In p.279-280 of "Conceptual Mathematics" 2nd ed. the book talks about maps from coproducts to products. For any map $f: A + B \rightarrow X \times Y$, $f$ can be represented as a matrix of maps from the summands to the factors:
$$ \begin{bmatrix}A \rightarrow X&A \rightarrow Y\\B \rightarrow X&B \rightarrow Y\end{bmatrix} $$
The book then discusses the idea of linear categories which have for any two objects $X$ and $Y$, a special map $0_{XY}$ such that this map composed with any other maps gives another $0$ map. Specifically, linear categories have the property that the following "identity matrix" $X + Y \rightarrow X \times Y$ is an isomorphism:
$$ \begin{bmatrix}1_{X}&0_{XY}\\0_{YX}&1_{Y}\end{bmatrix} $$
With this we can then "multiply matrices" $f: A + B \rightarrow X \times Y$ and $g: X + Y \rightarrow U \times V$ via..
$$ \begin{bmatrix}f_{AX}&f_{AY}\\f_{BX}&f_{BY}\end{bmatrix} \cdot \begin{bmatrix}g_{XU}&g_{XV}\\g_{YU}&g_{YV}\end{bmatrix} = \begin{bmatrix}g_{XU}&g_{XV}\\g_{YU}&g_{YV}\end{bmatrix} \circ \begin{bmatrix}1_{X}&0_{XY}\\0_{YX}&1_{Y}\end{bmatrix}^{-1} \circ \begin{bmatrix}f_{AX}&f_{AY}\\f_{BX}&f_{BY}\end{bmatrix}$$
which is
$$ A + B \xrightarrow[]{f} X \times Y \xrightarrow[]{\alpha} X + Y \xrightarrow[]{g} U \times V$$
where $\alpha$ is the inverse of the corresponding identity matrix.
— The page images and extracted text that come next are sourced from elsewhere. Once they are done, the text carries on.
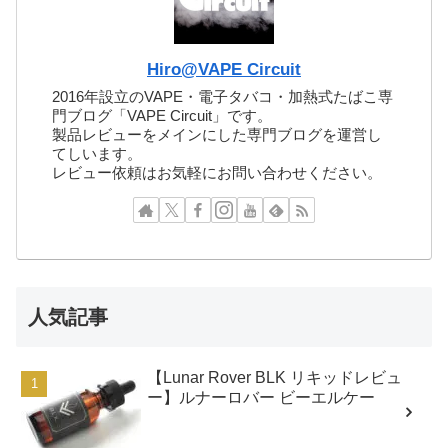
Hiro@VAPE Circuit
2016年設立のVAPE・電子タバコ・加熱式たばこ専
門ブログ「VAPE Circuit」です。
製品レビューをメインにした専門ブログを運営し
てしいます。
レビュー依頼はお気軽にお問い合わせください。
人気記事
【Lunar Rover BLK リキッドレビュ
ー】ルナーロバー ビーエルケー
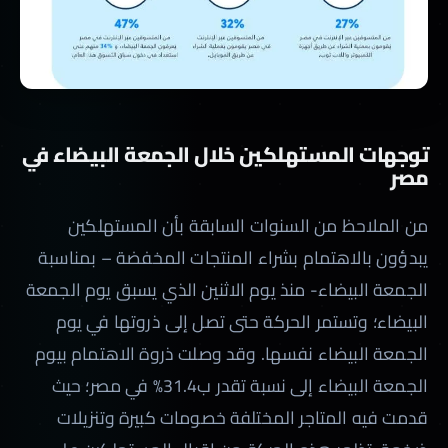
توجهات المستهلكين خلال الجمعة البيضاء في
مصر
من الملاحظ من السنوات السابقة بأن المستهلكين
يبدؤون بالاهتمام بشراء المنتجات المخفضة – بمناسبة
الجمعة البيضاء- منذ يوم الاثنين الذي يسبق يوم الجمعة
البيضاء؛ وتستمر الحركة حتى تصل إلى ذروتها في يوم
الجمعة البيضاء نفسها. وقد وصلت ذروة الاهتمام بيوم
الجمعة البيضاء إلى نسبة تقدر ب31.4% في مصر؛ حيث
قدمت فيه المتاجر المختلفة خصومات كبيرة وتنزيلات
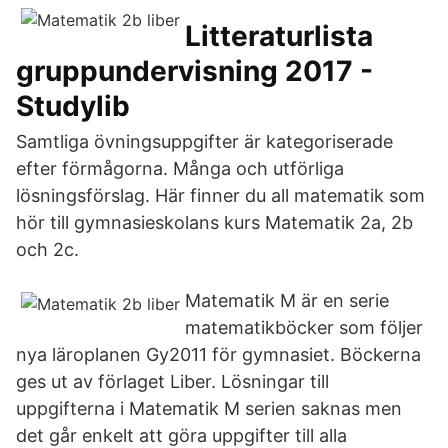
Litteraturlista
gruppundervisning 2017 -
Studylib
Samtliga övningsuppgifter är kategoriserade
efter förmågorna. Många och utförliga
lösningsförslag. Här finner du all matematik som
hör till gymnasieskolans kurs Matematik 2a, 2b
och 2c.
Matematik M är en serie
matematikböcker som följer
nya läroplanen Gy2011 för gymnasiet. Böckerna
ges ut av förlaget Liber. Lösningar till
uppgifterna i Matematik M serien saknas men
det går enkelt att göra uppgifter till alla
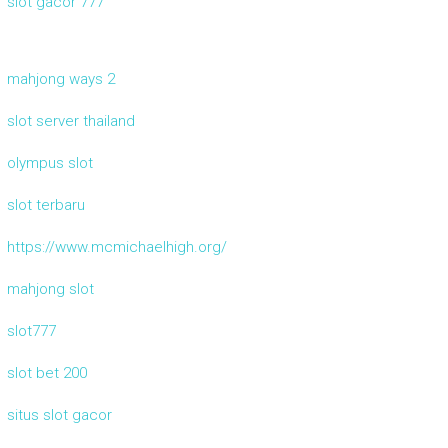
slot gacor 777
mahjong ways 2
slot server thailand
olympus slot
slot terbaru
https://www.mcmichaelhigh.org/
mahjong slot
slot777
slot bet 200
situs slot gacor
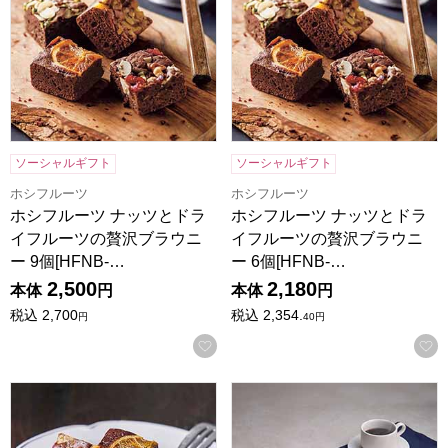
ソーシャルギフト
ソーシャルギフト
ホシフルーツ
ホシフルーツ
ホシフルーツ ナッツとドラ
ホシフルーツ ナッツとドラ
イフルーツの贅沢ブラウニ
イフルーツの贅沢ブラウニ
ー 9個[HFNB-…
ー 6個[HFNB-…
2,500
2,180
本体
円
本体
円
税込
2,700
税込
2,354.
円
40
円
お気に入りに登録する
ホシフルーツ ナッツとドライフルーツの贅沢ブラウニー 3個[H
ホテルオークラスイーツ＆コーヒ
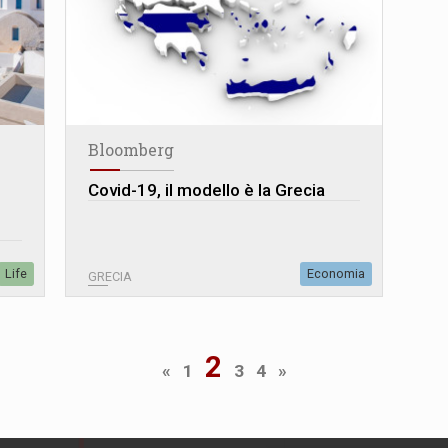
Bloomberg
Covid-19, il modello è la Grecia
Life
Economia
GRECIA
2
«
1
3
4
»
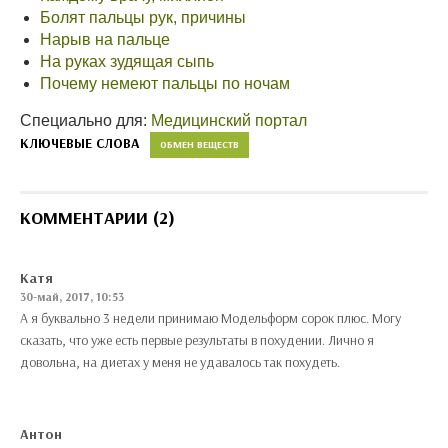
Болят пальцы рук, причины
Нарыв на пальце
На руках зудящая сыпь
Почему немеют пальцы по ночам
Специально для:
Медицинский портал
КЛЮЧЕВЫЕ СЛОВА
ОБМЕН ВЕЩЕСТВ
КОММЕНТАРИИ (2)
Катя
30-май, 2017, 10:53
А я буквально 3 недели принимаю Модельформ сорок плюс. Могу
сказать, что уже есть первые результаты в похудении. Лично я
довольна, на диетах у меня не удавалось так похудеть.
Антон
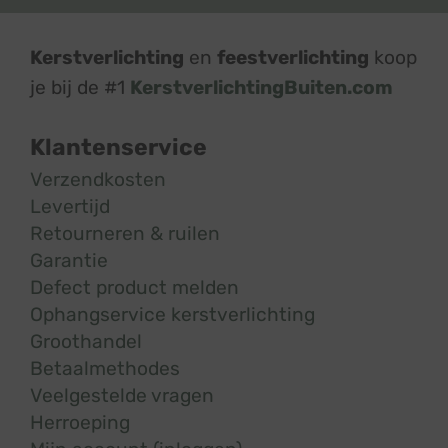
Kerstverlichting
en
feestverlichting
koop
je bij de #1
KerstverlichtingBuiten.com
Klantenservice
Verzendkosten
Levertijd
Retourneren & ruilen
Garantie
Defect product melden
Ophangservice kerstverlichting
Groothandel
Betaalmethodes
Veelgestelde vragen
Herroeping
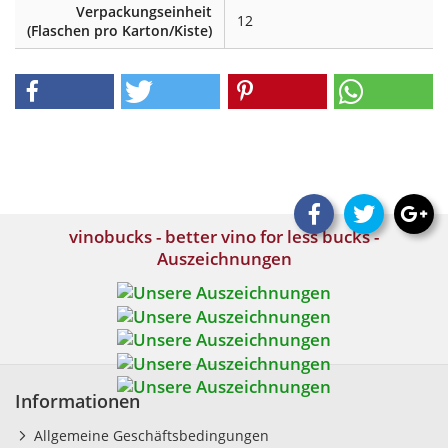
Verpackungseinheit
12
(Flaschen pro Karton/Kiste)
vinobucks - better vino for less bucks -
Auszeichnungen
Informationen
Allgemeine Geschäftsbedingungen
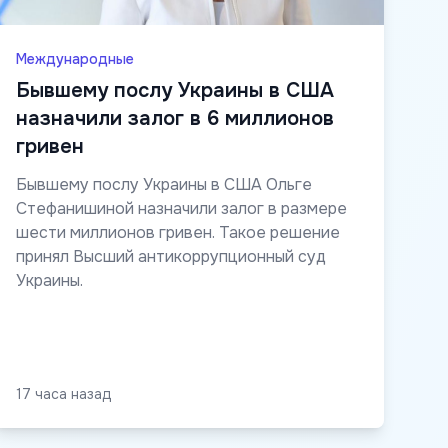
Международные
Бывшему послу Украины в США
назначили залог в 6 миллионов
гривен
Бывшему послу Украины в США Ольге
Стефанишиной назначили залог в размере
шести миллионов гривен. Такое решение
принял Высший антикоррупционный суд
Украины.
17 часа назад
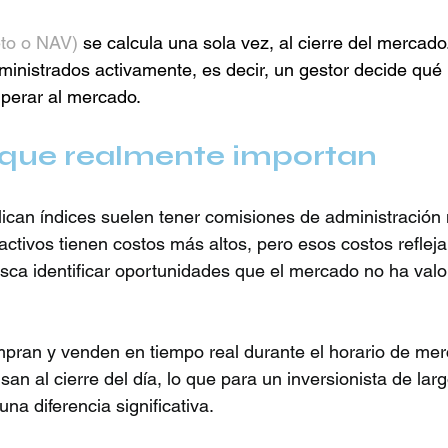
eto o NAV)
 se calcula una sola vez, al cierre del mercado.
nistrados activamente, es decir, un gestor decide qué 
perar al mercado.
s que realmente importan
ican índices suelen tener comisiones de administración
ctivos tienen costos más altos, pero esos costos refleja
usca identificar oportunidades que el mercado no ha valo
ran y venden en tiempo real durante el horario de mer
an al cierre del día, lo que para un inversionista de larg
na diferencia significativa.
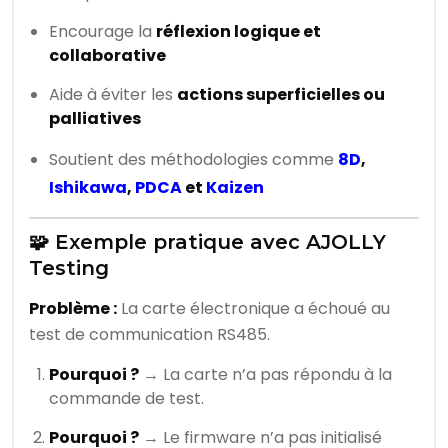
Encourage la
réflexion logique et
collaborative
Aide à éviter les
actions superficielles ou
palliatives
Soutient des méthodologies comme
8D
,
Ishikawa
,
PDCA
et
Kaizen
🧩 Exemple pratique avec AJOLLY
Testing
Problème :
La carte électronique a échoué au
test de communication RS485.
Pourquoi ?
→ La carte n’a pas répondu à la
commande de test.
Pourquoi ?
→ Le firmware n’a pas initialisé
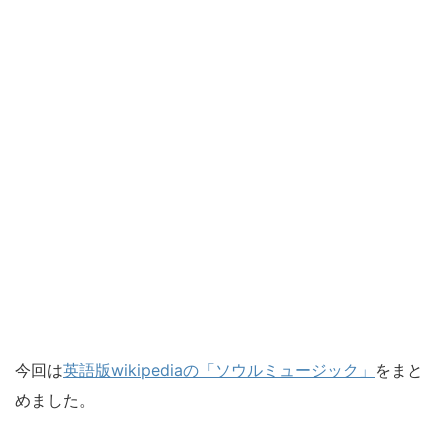
今回は
英語版wikipediaの「ソウルミュージック」
をまと
めました。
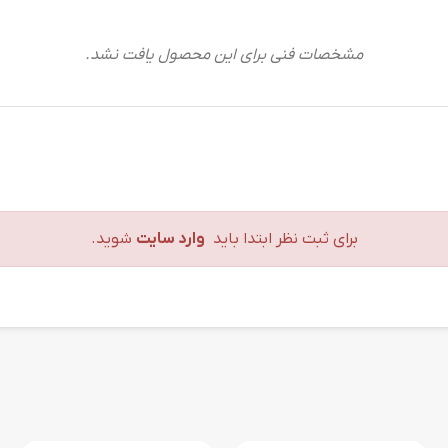
مشخصات فنی برای این محصول یافت نشد.
برای ثبت نظر ابتدا باید
وارد سایت
شوید.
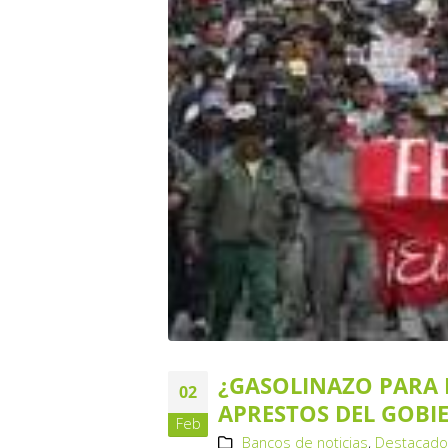
¿GASOLINAZO PARA 
02
APRESTOS DEL GOBI
Feb
Bancos de noticias
,
Destacad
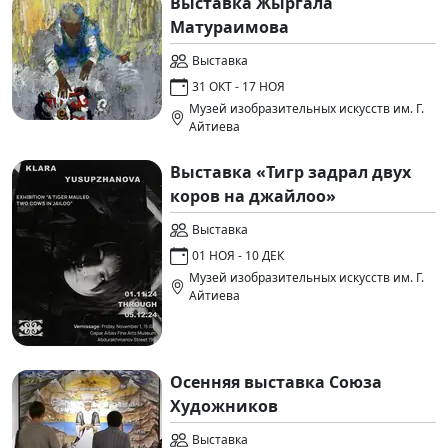
Выставка Жыргала
Матураимова
Выставка
31 ОКТ - 17 НОЯ
Музей изобразительных искусств им. Г.
Айтиева
Выставка «Тигр задрал двух
коров на джайлоо»
Выставка
01 НОЯ - 10 ДЕК
Музей изобразительных искусств им. Г.
Айтиева
Осенняя выставка Союза
Художников
Выставка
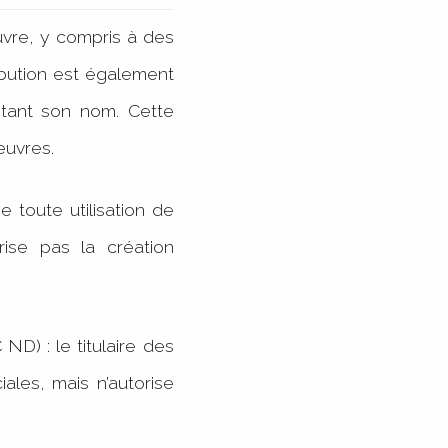
’œuvre, y compris à des
ribution est également
citant son nom. Cette
s œuvres.
e toute utilisation de
rise pas la création
ND) : le titulaire des
iales, mais n’autorise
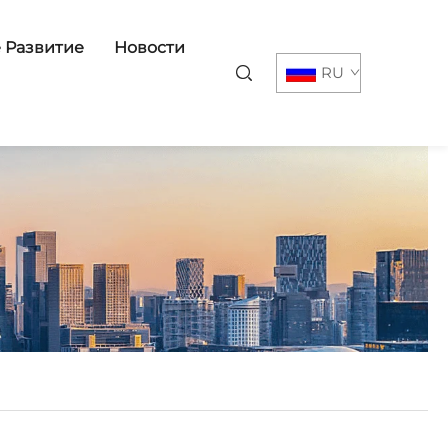
 Развитие
Новости
RU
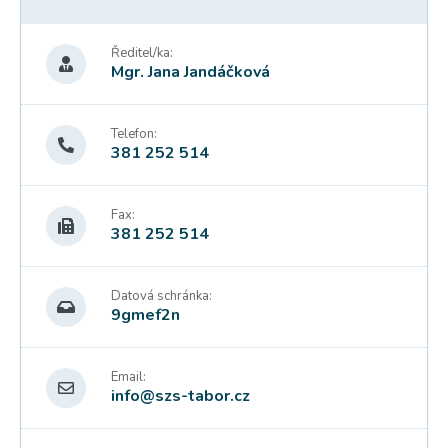
Ředitel/ka:
Mgr. Jana Jandáčková
Telefon:
381 252 514
Fax:
381 252 514
Datová schránka:
9gmef2n
Email:
info@szs-tabor.cz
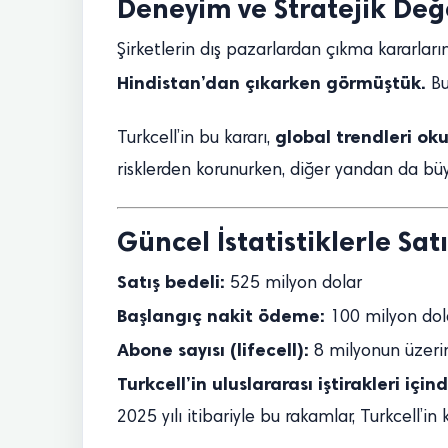
Deneyim ve Stratejik De
Şirketlerin dış pazarlardan çıkma kararların
Hindistan’dan çıkarken görmüştük.
Bu
global trendleri o
Turkcell’in bu kararı,
risklerden korunurken, diğer yandan da büy
Güncel İstatistiklerle Satı
Satış bedeli:
525 milyon dolar
Başlangıç nakit ödeme:
100 milyon dol
Abone sayısı (lifecell):
8 milyonun üzeri
Turkcell’in uluslararası iştirakleri için
2025 yılı itibariyle bu rakamlar, Turkcell’in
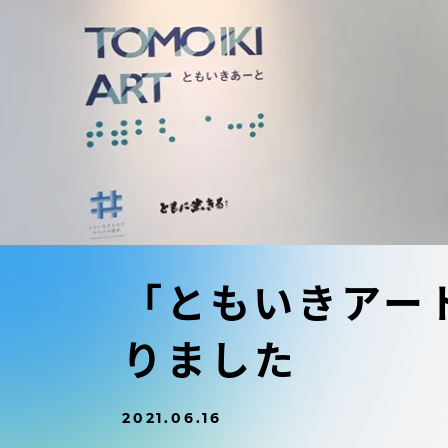
東海大学の障がい学生支援に関
大学院
する取り組みについて
教育方針
東海大学環境憲章
教育シス
ダイバーシティ推進
教育セン
中期目標
研究支援
学則・諸規程
「ともいきアー
スポーツ
りました
コンプライアンス
研究所
キャンパス案内
2021.06.16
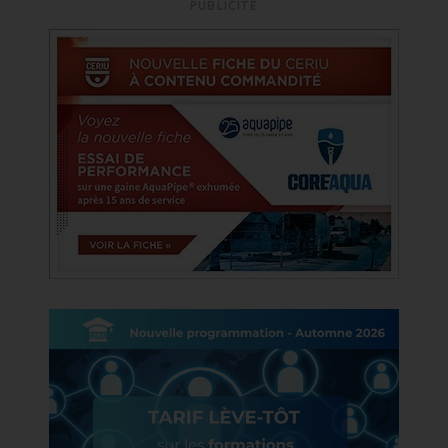
PUBLICITÉ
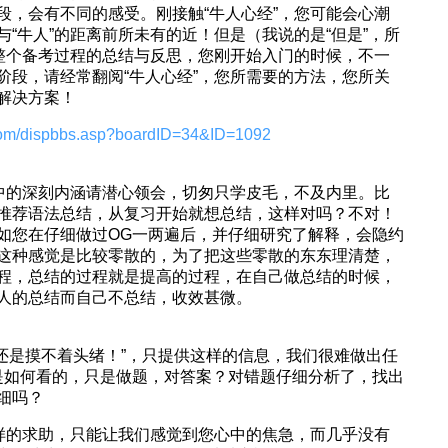
段，会有不同的感受。刚接触“牛人心经”，您可能会心潮
“牛人”的距离前所未有的近！但是（我说的是“但是”，所
对整个备考过程的总结与反思，您刚开始入门的时候，不一
阶段，请经常翻阅“牛人心经”，您所需要的方法，您所关
解决方案！
.com/dispbbs.asp?boardID=34&ID=1092
其中的深刻内涵请潜心领会，切匆只学皮毛，不及内里。比
推荐语法总结，从复习开始就想总结，这样对吗？不对！
如您在仔细做过OG一两遍后，并仔细研究了解释，会隐约
然这种感觉是比较零散的，为了把这些零散的东东理清楚，
程，总结的过程就是提高的过程，在自己做总结的时候，
人的总结而自己不总结，收效甚微。
还是摸不着头绪！”，只提供这样的信息，我们很难做出任
是如何看的，只是做题，对答案？对错题仔细分析了，找出
细吗？
这样的求助，只能让我们感觉到您心中的焦急，而几乎没有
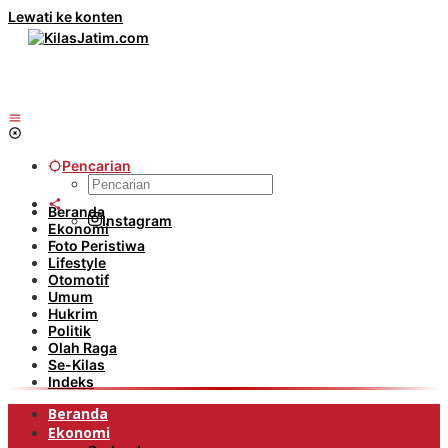
Lewati ke konten
Pencarian
Beranda
Instagram
Ekonomi
Foto Peristiwa
Lifestyle
Otomotif
Umum
Hukrim
Politik
Olah Raga
Se-Kilas
Indeks
Beranda
Ekonomi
With that in place we can also "add" two maps $f,g: A \rightarrow B$ determined by:
$$ \begin{bmatrix}1_{AA}&f\\0_{BA}&1_{BB}\end{bmatrix} \cdot \begin{bmatrix}1_{AA}&g\\0_{BA}&1_{BB}\end{bmatrix} = \begin{bmatrix}1_{AA}&f + g\\0_{BA}&1_{BB}\end{bmatrix}$$
The question is then:
Using the above definitions of matrix multiplication and addition of maps, prove the following formula for matrix multiplication:
$$ \begin{bmatrix}f_{AX}&f_{AY}\\f_{BX}&f_{BY}\end{bmatrix} \cdot \begin{bmatrix}g_{XU}&g_{XV}\\g_{YU}&g_{YV}\end{bmatrix} = \begin{bmatrix}g_{XU} \circ f_{AX} + g_{YU} \circ f_{AY}&g_{XV} \circ f_{AX} + g_{YV} \circ f_{AY}\\g_{XU} \circ f_{BX} + g_{YU} \circ f_{BY}&g_{XV} \circ f_{VX} + g_{YV} \circ f_{BY}\end{bmatrix} $$
I've attempted this by starting with the upper left sum $g_{XU} \circ f_{AX} + g_{YU} \circ f_{AY}$ and using the equation for sums of maps, which got me to
$$\begin{bmatrix}1_{AA}&g_{YU} \circ f_{AY}\\0_{UA}&1_{UU}\end{bmatrix} \circ \begin{bmatrix}1_{A}&0_{AU}\\0_{UA}&1_{U}\end{bmatrix}^{-1} \circ \begin{bmatrix}1_{AA}&g_{XU} \circ f_{AX}\\0_{AU}&1_{UU}\end{bmatrix}$$
but I am not sure where to go from here. My first instinct is the above matrix is composed position-wise to get something like
$$\begin{bmatrix}1_{A}&g_{YU} \circ f_{AY} \circ 0_{AU}^{-1} \circ g_{XU} \circ f_{AX}\\0_{UA}&1_{U}\end{bmatrix}$$
which then matches position-wise with the definition of matrix multiplication would imply..
$$ g_{YU} \circ f_{AY} \circ 0_{AU}^{-1} \circ g_{XU} \circ f_{AX} = g_{XU} \circ f_{AX} $$
which in turn implies..
$$ g_{YU} \circ f_{AY} \circ 0_{AU}^{-1} = 1_{U} $$
and therefore
$$ g_{YU} \circ f_{AY} = 0_{AU} $$ ?
But then how do I prove that?
Any help would be appreciated, thanks!